Assessment of simpler calibration models in the development and validation of a fast postmortem multi-analyte LC-QTOF quantitation method in whole blood with simultaneous screening capabilities using SWATH acquisition.

In postmortem toxicology, fast methods can provide a triage to avoid unnecessary autopsies. Usually, this requires multiple qualitative and quantitative analytical methods. The aim of the present study was to develop a postmortem LC-QTOF method for simultaneous screening and quantitation using easy sample preparation and reduced alternative calibration models. Hence, a method for 24 highly relevant substances in forensic toxicology was fully validated using the following calibration models: one-point external, one-point internal via corresponding deuterated standards, multi-point external daily calibration, and multi-point external weekly calibration. Two hundred microliters of postmortem blood were spiked with internal deuterated standard mixture and extracted by acetonitrile protein precipitation. Analysis was performed on a Sciex 6600 QTOF instrument with ESI+ mode using data-independent acquisition (DIA) namely sequential window acquisition of all theoretical mass spectra (SWATH). Validation of the different calibration models included selectivity, autosampler stability, recovery, matrix effects, accuracy, and precision for 24 substances.
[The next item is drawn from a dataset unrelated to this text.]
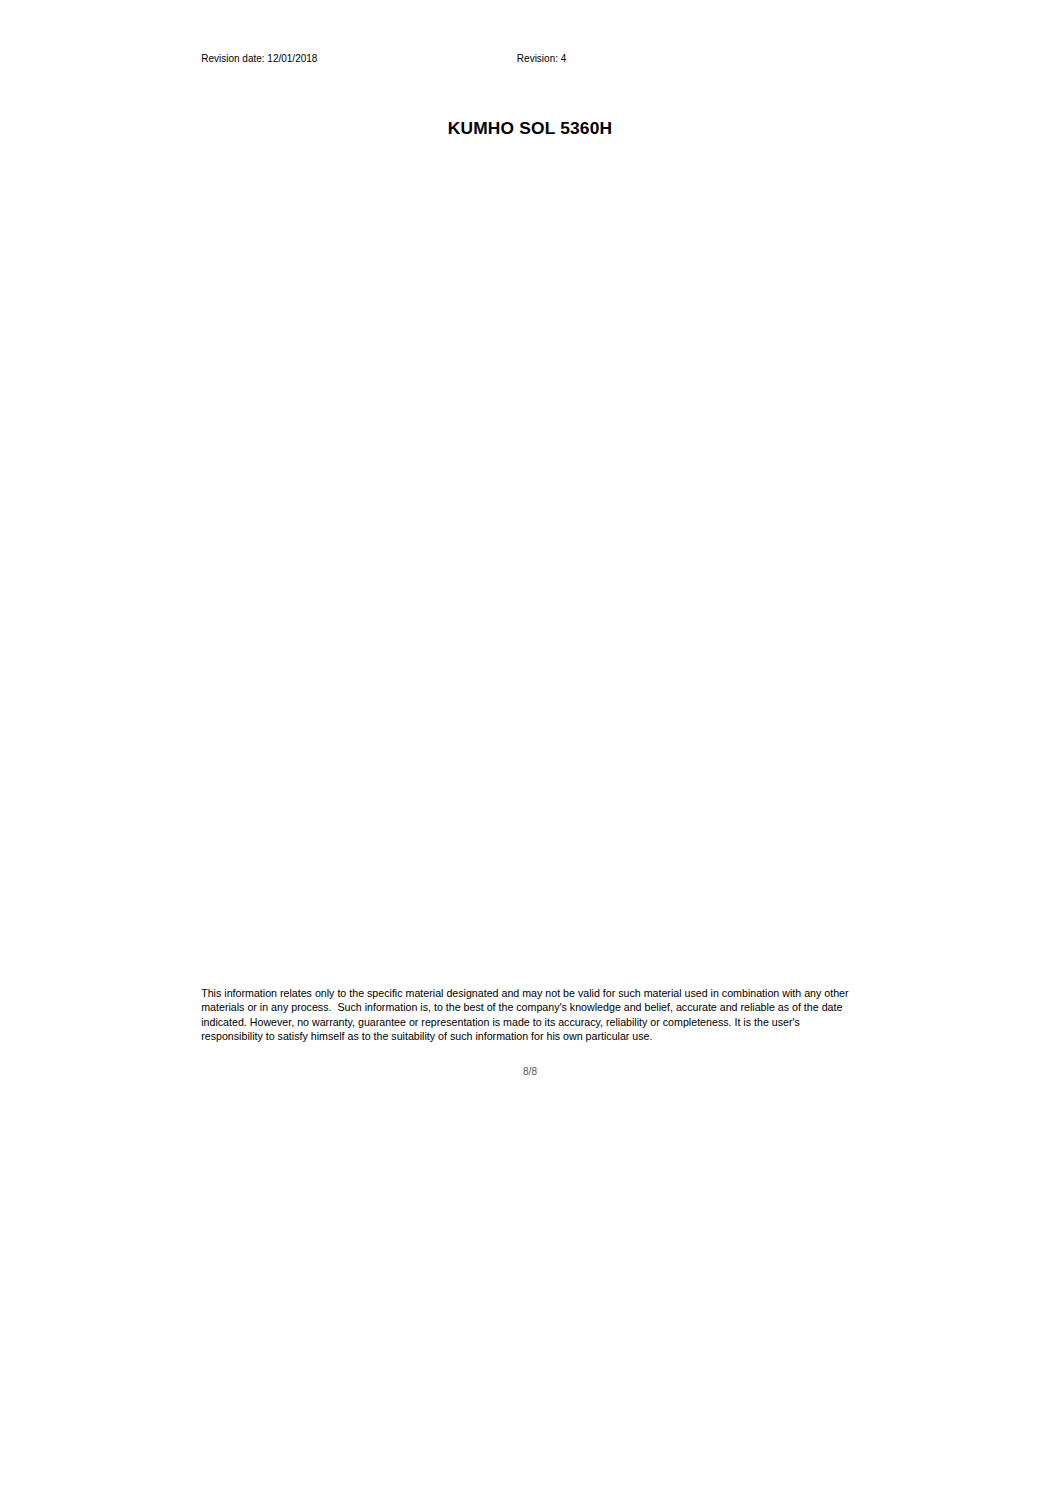Revision date: 12/01/2018
Revision: 4
KUMHO SOL 5360H
This information relates only to the specific material designated and may not be valid for such material used in combination with any other materials or in any process. Such information is, to the best of the company's knowledge and belief, accurate and reliable as of the date indicated. However, no warranty, guarantee or representation is made to its accuracy, reliability or completeness. It is the user's responsibility to satisfy himself as to the suitability of such information for his own particular use.
8/8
In addition, corresponding deuterated analogs of 52 substances were included to the internal standard mix for semi-quantitative concentration assessment. The simple protein precipitation provided recoveries higher than 55 and 75% for all analytes at low and high concentrations, respectively. Accuracy and precision criteria (bias and imprecision ± 15 and ± 20% near the limit of quantitation) were fulfilled by the different calibration models for most analytes. The validated method was successfully applied to more than 100 authentic postmortem samples and 3 proficiency tests. Furthermore, the one-point internal calibration via corresponding deuterated standard proved to be a considerably time saving technique for 76 analytes. Graphical abstract One-point and multi-point calibration and the resulting beta-tolerance intervals from method validation.